### PASSAGE SHOWN
•••

Sponsored by the U.S. Department of Energy Human Genome Program
Human Genome News Archive Edition
Human Genome News, October-December 1996; 8:(2)
The Sixth International Workshop on the Identification of Transcribed Sequences was held October 2-5, 1996, in Edinburgh, Scotland. The meeting attracted 46 speakers with 20 posters to discuss topics including the generation of regional and chromosomal transcriptional maps, functional analysis of gene expression, techniques for isolating and analyzing genes, use of model organisms, and informatics. The workshop was supported by the Cancer Research Campaign, European Commission, HUGO Europe, Lothian and Edinburgh Enterprise, Wellcome Trust, and DOE. Selected presentations are summarized below. (More details about the meeting are located at http://www.ornl.gov/meetings.)
Bioinformatics, Computational Biology
A number of speakers addressed bioinformatics and computational biology needs for transcriptional analysis. Characterization of potential regulatory elements in genomic DNA remains a difficult task.
Laurent Duret (Geneva University Hospital) described the use of large-scale comparative analysis of metazoan noncoding sequences to identify such elements. His study has found hundreds of long, highly conserved regions (HCRs) in noncoding parts of genes. HCRs retain at least 70% identity in sequences of 50 to 200 bases in DNA of species that diverged 300 million to 550 million years ago. Some of these sequences may play roles in gene regulation and mRNA localization. A database with more than 300 such sequences is available.
James W. Fickett (SmithKline Beecham) reported progress in recognizing transcriptional regulatory regions from their context within a DNA sequence. In particular, he has devised a system that can discriminate among myotubulin-specific regulatory regions, other regulatory regions, and nonregulatory regions. This is an important step toward being able to infer possible functions of a newly discovered gene from its DNA sequence.
Thomas Werner (GMBH Institut für Säugetiergenetik) presented an - approach to identifying transcriptional control regions. Using two types of retroviral control regions (LTRs) as models, he showed that this robust technique found all known LTRs in the Primate division of GenBank (95 Mb) and identified five previously unknown LTRs. The false-positive rate was reported to be quite low.
Richard Mural (Oak Ridge National Laboratory) commented on the challenge of automated annotation of DNA sequences. As the analysis of genomes moves into large-scale sequencing, identification and annotation of biologically relevant features in the sequence become increasingly complex and important. Annotation must be updated continually, particularly in light of the rapid rate of new data acquisition. Ideas were discussed for new systems to provide a user-defined view of a DNA sequence as well as data-mining tools for complex querying of multiple data resources.
Among mammals, the mouse is clearly the model organism of choice for "surrogate" human genetics, and information resources for mouse genetics and developmental biology are critical. Martin Ringwold (Jackson Laboratory) reported work on the Gene Expression Database. This database not only contains information on the expression of various mouse genes but also is being linked to a mouse-anatomy database that will allow the user to follow gene expression through the course of development.

•••

### INFORMATION
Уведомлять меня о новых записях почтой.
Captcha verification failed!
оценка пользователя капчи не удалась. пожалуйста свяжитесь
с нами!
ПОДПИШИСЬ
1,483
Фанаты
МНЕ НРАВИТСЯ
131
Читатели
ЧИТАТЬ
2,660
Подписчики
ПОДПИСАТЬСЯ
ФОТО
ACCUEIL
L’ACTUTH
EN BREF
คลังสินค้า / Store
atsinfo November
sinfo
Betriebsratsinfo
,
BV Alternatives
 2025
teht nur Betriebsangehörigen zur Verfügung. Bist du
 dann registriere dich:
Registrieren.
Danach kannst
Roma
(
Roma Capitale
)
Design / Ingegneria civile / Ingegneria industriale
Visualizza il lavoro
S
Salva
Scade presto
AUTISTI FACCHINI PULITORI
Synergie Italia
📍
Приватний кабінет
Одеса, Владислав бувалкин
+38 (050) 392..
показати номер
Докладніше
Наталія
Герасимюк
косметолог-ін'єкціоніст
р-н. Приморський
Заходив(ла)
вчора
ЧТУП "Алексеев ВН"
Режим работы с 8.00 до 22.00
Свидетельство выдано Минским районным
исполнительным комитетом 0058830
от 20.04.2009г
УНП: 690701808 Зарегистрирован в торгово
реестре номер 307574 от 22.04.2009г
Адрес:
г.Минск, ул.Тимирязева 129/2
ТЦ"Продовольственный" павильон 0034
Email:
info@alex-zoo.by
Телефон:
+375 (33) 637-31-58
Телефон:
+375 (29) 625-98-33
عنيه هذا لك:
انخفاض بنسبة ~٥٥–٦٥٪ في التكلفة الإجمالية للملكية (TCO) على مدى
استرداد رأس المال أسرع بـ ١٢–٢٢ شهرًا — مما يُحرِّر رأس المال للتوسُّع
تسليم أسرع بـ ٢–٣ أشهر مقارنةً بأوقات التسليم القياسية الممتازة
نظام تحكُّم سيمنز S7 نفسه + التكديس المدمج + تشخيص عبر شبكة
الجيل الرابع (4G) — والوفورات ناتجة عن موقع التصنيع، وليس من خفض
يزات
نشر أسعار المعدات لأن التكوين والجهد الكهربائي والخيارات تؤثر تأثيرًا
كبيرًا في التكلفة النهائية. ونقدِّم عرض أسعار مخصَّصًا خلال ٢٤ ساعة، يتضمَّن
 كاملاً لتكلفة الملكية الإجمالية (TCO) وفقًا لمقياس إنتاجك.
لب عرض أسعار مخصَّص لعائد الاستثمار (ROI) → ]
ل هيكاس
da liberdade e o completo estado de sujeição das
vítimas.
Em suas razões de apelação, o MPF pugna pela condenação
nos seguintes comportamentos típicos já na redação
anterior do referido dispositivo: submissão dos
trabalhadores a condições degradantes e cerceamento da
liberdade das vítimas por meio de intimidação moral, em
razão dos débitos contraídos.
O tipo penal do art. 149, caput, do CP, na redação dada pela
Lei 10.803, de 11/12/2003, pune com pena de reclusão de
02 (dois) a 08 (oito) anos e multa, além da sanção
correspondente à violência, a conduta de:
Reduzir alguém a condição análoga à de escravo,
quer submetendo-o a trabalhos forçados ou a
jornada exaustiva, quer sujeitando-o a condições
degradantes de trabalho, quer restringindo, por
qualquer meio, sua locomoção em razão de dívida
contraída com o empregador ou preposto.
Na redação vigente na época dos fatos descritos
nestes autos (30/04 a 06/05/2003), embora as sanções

•••

### SET OF TASKS
A. In the report on the Edinburgh workshop on transcribed sequences, what level of identity do the highly conserved regions retain, and across sequences of what length?
B. Carry on the report on the Edinburgh workshop on transcribed sequences from its last sentence, keeping its formal register.

### ANSWERS TO THE TASKS
A. At least 70% identity across sequences of 50 to 200 bases.

B.
The accumulating data from a number of other model organisms are providing new insights into genome structure and function. With nearly half of its 100-Mb genome sequenced, the nematode Caenorhabditis elegans is becoming increasingly important for gene discovery. Steven Jones (Sanger Centre) presented some results of gene prediction in the C. elegans genomic sequencing project. The project has identified about 9700 proteins, 46% of which clearly are related to proteins already in public sequence databases.
Because of its small genome size and the compact nature of its genes, the puffer fish Fugu rubripes is another important model organism. Greg Elgar (HGMP Resource Centre) described the Fugu Landmark Mapping Project, which aims to sample sequence 1000 Fugu cosmids to provide resources for a number of different applications, including gene identification. Some physical linkage data also are expected to come out of this project because of the likelihood of finding more than one Fugu gene per cosmid clone. Nearly 200 Fugu cosmids have been scanned.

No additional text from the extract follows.